3. Spain’s Policy Response
Trade Response and Support Plan
In May 2025, the Spanish government approved a €14.1 billion Trade Response and Relaunch Plan aimed at cushioning the impact of U.S. tariffs. The plan includes:
- Export credit guarantees
- Risk-insurance mechanisms
- Liquidity support for affected firms
- Special assistance for SMEs dependent on the U.S. market
The objective is to preserve employment, maintain export capacity, and help companies diversify into alternative markets.
Diplomatic and Trade Negotiations
Spain has intensified diplomatic efforts within both the EU framework and bilateral channels to secure exemptions or reductions for strategic products, particularly olive oil. Spanish officials argue that such tariffs distort markets and harm consumers on both sides of the Atlantic.
4. The European and Global Context

EU Countermeasures
The European Union has responded with counter-tariffs worth up to €26 billion, targeting selected U.S. exports, particularly in response to American duties on steel and aluminum. While these measures aim to rebalance trade, Brussels has emphasized that escalation remains a last resort.
A Fragile Transatlantic Compromise
The current U.S.–EU agreement maintains the 15% general tariff ceiling, offering predictability but falling short of full liberalization. For Spain, this compromise limits further damage but does not fully restore pre-tariff trade conditions.

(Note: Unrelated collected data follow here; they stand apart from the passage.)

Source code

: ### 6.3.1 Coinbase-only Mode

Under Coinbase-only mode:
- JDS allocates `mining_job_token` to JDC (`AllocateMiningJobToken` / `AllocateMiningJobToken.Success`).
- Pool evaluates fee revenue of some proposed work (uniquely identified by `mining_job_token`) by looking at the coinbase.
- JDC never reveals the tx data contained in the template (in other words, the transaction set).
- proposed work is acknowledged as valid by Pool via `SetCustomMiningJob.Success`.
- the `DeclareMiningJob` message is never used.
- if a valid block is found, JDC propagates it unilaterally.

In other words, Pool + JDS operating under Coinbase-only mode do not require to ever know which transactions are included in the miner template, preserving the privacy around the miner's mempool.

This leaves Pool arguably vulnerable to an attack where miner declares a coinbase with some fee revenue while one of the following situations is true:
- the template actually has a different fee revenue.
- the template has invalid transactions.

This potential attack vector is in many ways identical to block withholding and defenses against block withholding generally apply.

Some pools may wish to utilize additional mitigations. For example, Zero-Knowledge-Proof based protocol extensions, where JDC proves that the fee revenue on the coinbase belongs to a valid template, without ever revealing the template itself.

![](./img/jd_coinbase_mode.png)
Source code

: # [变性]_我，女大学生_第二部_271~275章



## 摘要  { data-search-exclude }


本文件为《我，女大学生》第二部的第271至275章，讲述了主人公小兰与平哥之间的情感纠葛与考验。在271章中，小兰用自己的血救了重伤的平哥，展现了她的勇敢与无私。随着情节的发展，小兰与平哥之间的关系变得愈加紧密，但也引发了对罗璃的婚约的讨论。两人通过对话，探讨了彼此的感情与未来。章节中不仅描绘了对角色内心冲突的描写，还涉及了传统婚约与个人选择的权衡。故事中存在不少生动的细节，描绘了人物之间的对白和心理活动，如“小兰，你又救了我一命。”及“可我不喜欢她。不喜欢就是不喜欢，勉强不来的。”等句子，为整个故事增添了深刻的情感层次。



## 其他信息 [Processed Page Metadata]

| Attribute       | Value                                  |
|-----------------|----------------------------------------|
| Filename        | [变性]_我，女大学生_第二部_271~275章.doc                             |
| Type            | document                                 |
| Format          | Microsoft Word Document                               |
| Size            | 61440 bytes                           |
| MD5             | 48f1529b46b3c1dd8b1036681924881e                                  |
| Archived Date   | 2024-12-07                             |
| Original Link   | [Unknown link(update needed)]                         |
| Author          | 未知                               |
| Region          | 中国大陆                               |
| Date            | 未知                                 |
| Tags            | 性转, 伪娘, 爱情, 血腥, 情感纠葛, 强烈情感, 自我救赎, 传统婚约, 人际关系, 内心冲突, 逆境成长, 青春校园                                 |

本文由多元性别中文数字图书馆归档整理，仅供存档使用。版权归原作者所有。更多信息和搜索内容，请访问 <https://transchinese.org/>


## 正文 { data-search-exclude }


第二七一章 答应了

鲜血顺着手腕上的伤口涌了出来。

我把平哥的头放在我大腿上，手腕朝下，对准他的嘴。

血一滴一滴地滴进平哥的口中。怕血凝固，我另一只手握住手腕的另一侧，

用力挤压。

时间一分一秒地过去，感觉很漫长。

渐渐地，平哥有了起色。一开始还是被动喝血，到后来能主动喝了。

5. Business Community Reactions
Spain’s main business association, the CEOE, has expressed strong concern over the tariff framework, warning that it:
- Increases costs for exporters
- Creates legal and regulatory uncertainty
- Weakens European competitiveness in global markets
Business leaders argue that prolonged tariff pressure could accelerate offshoring, reduce investment, and fragment global supply chains.
6. Economic Effects and Future Outlook
Short- and Medium-Term Effects
In the short term, tariffs are expected to:
- Reduce export volumes
- Compress profit margins
- Shift trade flows toward alternative markets
In the medium term, companies may respond by relocating parts of production, renegotiating contracts, or investing more heavily in non-U.S. destinations.
What Comes Next?
Despite current tensions, both sides signal a willingness to continue dialogue. Spain and the EU see negotiation as the only sustainable path forward, while also accelerating efforts to diversify trade toward Latin America, Asia, and the Middle East.
The future of U.S.–Spain trade will depend on:
- The evolution of U.S. trade policy
- EU unity in negotiations
- Spain’s success in strengthening competitiveness and market diversification
Conclusion
The U.S.–Spain tariff dispute in 2025 illustrates how trade policy has become a central geopolitical tool with far-reaching economic consequences. While Spain remains a committed transatlantic partner, higher U.S. tariffs have disrupted key export sectors, widened the trade deficit, and forced both government and businesses to adapt rapidly.
Whether these measures become a permanent feature or a transitional phase will largely depend on political decisions in Washington and Brussels — and on Spain’s ability to navigate an increasingly fragmented global trading system.